### Using the information
1: Copy word for word the stretch of the Kraft Macaroni and Cheese article from "How’d the brand" through "Macaroni and Cheese.".
2: Resume the article on Kraft Macaroni and Cheese's social media programs, picking up after its final sentence.

### Selected text

------------------------------------------------------------

At the start of this year, Kraft Macaroni and Cheese had about 570,000 Facebook “likes.” Now, not even five months later, that number is inching toward 1 million.
How’d the brand pull it off? It wasn’t any one big push. Instead, Kraft has given its fans multiple opportunities engage with that brand with a creative, fun social media program every month or so.
“We just feel that these social programs really help our brand stay very relevant in consumers’ minds,” says Rupal Patel, senior associate brand manager with Kraft Macaroni and Cheese.
Each program came together pretty quickly—at least one in as little as two weeks. Kraft develops each “on-the-site production,” as Patel calls them, in conjunction with its agency, Crispin Porter + Bogusky. Kraft and CP+B do as much as possible to create some content—Facebook posts and tweets—in advance, but when it comes to videos and responses, things just happen as they happen.
The first program of the year was Macsurance, which was based on a TV spot the brand aired late in 2011.
“The idea behind Macsurance is it’s an insurance policy for Mac and Cheese, so our fans are protected in the case of theft of Mac and Cheese by someone you love,” Patel says.
After seeing the TV commercial, people actually asked for their own opportunities to get Macsurance certificates, Patel says. So Kraft created a Facebook app which included the commercial in which an official-looking announcer helps a kid get coverage after his dad steals part of his dinner. People applied for their own policies to get a certificate and a coupon for a free box.
“It actually increased our fan base by 170,000 fans,” Patel says. On top of that, overall engagement on Facebook went up 25 percent, she says.
People got the joke, Patel says. Nobody who applied for the certificate called up expecting to be covered if their groceries got stolen or anything like that.
“Consumers understand the lighthearted nature of our brand,” she says.
Golden Voice of Love
For Valentine’s Day, Kraft built a Twitter campaign centered on Ted Williams, the formerly homeless man who now does voice-overs for the brand’s commercials. Williams recorded 380 YouTube videos in which he read the contents of tweets tagged with the hashtag #VoiceofLove, sort of like radio song dedications.
“This was all happening in real time over three days,” Patel says. “He was just cranking them out.”
Kraft ended up with about 1,200 total tweets, but Patel says people understood that Williams couldn’t do a video for every tweet. Kraft and CP+B actually did create a response for anyone who complained that his or her tweet wouldn’t be read in the golden voice, but they never needed to use it.
“We were very upfront with customers that, if you tweet this hashtag, if you’re tweet is chosen, we’ll create a video for you,” she says.
The brand also promised 100 boxes of Mac and Cheese to the charity Feeding America for each tweet with the hashtag, up to 100,000 boxes.

------------------------------------------------------------

### Given information
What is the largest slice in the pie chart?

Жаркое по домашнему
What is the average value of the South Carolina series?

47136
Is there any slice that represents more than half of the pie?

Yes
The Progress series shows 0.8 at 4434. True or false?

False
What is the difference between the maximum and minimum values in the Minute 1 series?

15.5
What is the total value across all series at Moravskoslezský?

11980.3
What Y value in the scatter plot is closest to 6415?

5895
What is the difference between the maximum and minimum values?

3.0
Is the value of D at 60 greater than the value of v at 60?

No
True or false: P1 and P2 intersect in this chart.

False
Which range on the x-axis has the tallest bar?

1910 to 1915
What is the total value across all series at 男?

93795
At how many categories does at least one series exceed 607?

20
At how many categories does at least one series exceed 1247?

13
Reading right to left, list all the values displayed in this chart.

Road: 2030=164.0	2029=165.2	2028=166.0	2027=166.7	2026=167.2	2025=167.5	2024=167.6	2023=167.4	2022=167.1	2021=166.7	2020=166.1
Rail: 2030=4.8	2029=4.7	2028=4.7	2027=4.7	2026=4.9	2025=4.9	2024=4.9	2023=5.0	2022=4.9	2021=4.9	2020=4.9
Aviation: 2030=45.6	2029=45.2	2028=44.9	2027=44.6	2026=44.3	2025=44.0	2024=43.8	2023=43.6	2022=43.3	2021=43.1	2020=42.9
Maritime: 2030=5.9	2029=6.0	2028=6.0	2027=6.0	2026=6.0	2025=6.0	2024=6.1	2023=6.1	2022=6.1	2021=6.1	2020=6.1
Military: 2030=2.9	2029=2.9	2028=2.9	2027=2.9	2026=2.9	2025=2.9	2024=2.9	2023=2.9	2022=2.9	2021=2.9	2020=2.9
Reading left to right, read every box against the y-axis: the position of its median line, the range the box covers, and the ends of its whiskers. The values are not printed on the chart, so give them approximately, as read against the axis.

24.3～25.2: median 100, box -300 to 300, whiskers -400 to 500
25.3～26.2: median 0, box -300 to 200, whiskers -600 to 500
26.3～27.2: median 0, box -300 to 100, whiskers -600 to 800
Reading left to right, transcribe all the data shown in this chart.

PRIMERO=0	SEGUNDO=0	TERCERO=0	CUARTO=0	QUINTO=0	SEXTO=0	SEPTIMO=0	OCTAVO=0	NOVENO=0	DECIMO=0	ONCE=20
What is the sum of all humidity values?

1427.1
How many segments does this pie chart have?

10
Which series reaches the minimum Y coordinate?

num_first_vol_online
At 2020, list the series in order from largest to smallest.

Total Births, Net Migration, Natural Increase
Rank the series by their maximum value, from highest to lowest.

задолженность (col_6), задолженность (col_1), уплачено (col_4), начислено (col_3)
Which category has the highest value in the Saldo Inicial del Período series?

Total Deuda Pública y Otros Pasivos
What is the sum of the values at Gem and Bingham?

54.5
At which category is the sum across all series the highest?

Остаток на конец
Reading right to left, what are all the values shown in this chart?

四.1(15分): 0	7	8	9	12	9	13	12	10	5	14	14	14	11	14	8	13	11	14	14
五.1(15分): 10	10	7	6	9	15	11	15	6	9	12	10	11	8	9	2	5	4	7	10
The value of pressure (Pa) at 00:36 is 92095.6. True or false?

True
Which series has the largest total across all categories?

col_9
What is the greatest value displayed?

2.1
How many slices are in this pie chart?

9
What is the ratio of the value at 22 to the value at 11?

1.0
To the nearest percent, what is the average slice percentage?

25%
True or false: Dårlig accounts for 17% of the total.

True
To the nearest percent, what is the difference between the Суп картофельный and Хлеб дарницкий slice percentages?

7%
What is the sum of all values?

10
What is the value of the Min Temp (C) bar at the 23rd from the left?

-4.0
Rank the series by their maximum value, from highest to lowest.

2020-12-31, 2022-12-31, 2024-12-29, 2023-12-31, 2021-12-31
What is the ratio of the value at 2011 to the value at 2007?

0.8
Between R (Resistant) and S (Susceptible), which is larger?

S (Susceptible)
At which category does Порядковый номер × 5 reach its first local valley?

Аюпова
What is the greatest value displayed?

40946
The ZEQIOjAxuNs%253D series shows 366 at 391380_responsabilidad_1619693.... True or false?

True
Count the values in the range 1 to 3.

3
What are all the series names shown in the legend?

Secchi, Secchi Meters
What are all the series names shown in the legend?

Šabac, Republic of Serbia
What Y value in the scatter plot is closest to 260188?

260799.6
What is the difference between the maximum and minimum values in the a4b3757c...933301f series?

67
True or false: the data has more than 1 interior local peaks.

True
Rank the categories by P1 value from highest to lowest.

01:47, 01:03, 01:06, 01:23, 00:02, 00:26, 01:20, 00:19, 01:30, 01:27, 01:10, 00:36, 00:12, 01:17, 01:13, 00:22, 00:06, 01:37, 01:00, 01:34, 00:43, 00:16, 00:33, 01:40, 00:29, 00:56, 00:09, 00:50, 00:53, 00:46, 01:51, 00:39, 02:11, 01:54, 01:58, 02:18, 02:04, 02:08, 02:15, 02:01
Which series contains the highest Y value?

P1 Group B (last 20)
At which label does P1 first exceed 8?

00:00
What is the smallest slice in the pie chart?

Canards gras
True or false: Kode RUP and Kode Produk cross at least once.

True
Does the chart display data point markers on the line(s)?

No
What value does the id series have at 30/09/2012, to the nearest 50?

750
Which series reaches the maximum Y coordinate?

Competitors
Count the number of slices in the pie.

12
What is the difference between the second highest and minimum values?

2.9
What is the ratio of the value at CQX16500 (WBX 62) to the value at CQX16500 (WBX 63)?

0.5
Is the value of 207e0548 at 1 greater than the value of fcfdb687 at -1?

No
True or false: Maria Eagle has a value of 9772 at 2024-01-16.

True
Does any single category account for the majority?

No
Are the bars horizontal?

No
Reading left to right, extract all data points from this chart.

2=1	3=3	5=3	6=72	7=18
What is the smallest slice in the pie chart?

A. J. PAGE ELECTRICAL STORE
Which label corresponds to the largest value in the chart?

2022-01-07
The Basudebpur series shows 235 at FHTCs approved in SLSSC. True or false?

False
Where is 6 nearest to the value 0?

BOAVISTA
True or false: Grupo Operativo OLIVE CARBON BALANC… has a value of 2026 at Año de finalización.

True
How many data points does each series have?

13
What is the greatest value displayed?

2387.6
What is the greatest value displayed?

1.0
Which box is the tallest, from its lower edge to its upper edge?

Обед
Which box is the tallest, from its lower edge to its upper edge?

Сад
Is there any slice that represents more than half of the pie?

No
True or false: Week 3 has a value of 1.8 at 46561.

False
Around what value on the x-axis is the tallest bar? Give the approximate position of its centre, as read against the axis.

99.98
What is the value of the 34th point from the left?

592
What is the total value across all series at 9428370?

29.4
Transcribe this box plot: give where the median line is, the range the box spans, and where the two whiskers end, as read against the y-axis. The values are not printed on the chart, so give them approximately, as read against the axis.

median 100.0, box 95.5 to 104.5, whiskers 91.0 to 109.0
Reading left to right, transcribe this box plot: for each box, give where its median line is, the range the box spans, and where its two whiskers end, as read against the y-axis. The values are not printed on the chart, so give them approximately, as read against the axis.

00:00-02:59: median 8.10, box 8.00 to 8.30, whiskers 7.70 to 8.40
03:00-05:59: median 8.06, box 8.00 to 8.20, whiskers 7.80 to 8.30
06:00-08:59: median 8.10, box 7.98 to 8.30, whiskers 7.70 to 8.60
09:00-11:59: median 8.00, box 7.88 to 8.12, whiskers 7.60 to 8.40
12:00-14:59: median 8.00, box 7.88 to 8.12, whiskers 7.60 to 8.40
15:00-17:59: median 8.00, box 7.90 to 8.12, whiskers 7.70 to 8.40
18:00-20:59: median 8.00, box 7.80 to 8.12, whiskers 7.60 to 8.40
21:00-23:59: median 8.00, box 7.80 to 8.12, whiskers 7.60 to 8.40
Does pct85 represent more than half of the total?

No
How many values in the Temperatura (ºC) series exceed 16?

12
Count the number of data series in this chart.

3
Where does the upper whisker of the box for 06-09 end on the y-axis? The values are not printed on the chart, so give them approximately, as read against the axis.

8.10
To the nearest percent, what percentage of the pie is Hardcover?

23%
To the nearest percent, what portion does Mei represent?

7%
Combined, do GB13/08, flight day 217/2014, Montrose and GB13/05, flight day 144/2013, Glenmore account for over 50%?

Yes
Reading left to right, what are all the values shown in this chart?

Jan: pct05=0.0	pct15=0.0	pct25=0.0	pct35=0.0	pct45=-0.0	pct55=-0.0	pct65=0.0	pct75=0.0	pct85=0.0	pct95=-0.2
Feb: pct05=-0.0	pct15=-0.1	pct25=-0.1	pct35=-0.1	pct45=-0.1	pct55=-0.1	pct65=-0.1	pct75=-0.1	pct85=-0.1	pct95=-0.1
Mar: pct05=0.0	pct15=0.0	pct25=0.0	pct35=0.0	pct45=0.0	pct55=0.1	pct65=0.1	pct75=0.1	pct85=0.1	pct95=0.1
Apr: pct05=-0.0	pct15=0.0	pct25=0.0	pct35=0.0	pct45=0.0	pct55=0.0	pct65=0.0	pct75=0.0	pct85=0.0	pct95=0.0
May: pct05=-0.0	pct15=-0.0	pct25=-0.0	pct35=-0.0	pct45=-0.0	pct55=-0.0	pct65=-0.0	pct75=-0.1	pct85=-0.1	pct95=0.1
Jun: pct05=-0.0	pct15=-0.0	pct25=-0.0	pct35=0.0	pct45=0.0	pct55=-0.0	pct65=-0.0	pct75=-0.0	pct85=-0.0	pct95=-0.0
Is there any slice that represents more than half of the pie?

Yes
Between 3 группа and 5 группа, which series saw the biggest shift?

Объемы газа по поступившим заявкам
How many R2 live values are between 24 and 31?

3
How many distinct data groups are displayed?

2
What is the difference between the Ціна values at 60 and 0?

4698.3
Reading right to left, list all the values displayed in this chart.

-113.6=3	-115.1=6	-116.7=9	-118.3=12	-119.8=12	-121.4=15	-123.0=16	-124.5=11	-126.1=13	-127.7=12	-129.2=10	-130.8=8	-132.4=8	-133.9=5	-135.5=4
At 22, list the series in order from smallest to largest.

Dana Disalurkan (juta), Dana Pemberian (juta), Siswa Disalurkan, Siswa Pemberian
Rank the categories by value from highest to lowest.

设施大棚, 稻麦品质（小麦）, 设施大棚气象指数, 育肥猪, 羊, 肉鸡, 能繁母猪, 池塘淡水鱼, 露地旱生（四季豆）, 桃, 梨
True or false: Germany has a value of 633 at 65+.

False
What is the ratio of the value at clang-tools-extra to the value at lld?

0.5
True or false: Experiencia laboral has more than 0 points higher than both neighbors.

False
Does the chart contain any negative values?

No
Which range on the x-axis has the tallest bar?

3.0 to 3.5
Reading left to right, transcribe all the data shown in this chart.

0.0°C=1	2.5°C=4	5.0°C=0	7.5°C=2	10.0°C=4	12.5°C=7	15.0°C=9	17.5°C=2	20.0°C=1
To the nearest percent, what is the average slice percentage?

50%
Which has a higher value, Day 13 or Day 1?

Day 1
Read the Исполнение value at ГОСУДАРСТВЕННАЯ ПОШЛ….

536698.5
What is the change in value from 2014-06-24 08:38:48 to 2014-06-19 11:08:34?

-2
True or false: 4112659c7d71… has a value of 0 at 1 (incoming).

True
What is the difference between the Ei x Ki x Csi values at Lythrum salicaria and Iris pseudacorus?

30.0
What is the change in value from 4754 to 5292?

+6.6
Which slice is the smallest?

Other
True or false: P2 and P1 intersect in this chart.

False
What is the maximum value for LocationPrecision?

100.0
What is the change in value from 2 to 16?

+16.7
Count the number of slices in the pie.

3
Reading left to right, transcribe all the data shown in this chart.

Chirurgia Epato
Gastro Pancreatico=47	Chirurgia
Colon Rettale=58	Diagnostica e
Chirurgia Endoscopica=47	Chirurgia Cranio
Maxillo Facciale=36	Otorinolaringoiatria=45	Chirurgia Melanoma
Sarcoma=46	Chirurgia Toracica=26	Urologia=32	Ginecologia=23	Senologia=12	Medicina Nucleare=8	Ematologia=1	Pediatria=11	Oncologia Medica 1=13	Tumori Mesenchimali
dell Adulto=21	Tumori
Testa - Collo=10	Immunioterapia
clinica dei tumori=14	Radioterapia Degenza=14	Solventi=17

------------------------------------------------------------

### Your written answers
1:
How’d the brand pull it off? It wasn’t any one big push. Instead, Kraft has given its fans multiple opportunities engage with that brand with a creative, fun social media program every month or so.
“We just feel that these social programs really help our brand stay very relevant in consumers’ minds,” says Rupal Patel, senior associate brand manager with Kraft Macaroni and Cheese.

2:
The videos and tweets in the program got about 62 million impressions, Patel says.
Old Birds, New Tweets
In early April, Kraft Macaroni and Cheese celebrated its 75th anniversary by handing over its Twitter and Facebook accounts to two women who have been around longer than the brand, octogenarians Frankie and Dottie.
“These ladies didn’t own a computer and didn’t even really know how to use one before meeting us,” Patel says. “We didn’t know how people were going to respond to it.”
The idea was for the whole thing to be an entertaining novelty, but as Frankie and Dottie progressed through their three days in charge of the accounts, people really started to root for them and encourage them.
“They are adorable. I love it,” a commenter on one of the 27 videos Kraft made of the duo.
In all those videos netted a total of 100,000 views, and the posts Frankie and Dottie made reached 11 million people.
“They commented, they responded, they planked,” Patel says of the pair. “It was very clear that America loved them.”
Later that month, Kraft posted this mysterious Facebook update:
“‘LIKE’ this post, and you never know what may happen.”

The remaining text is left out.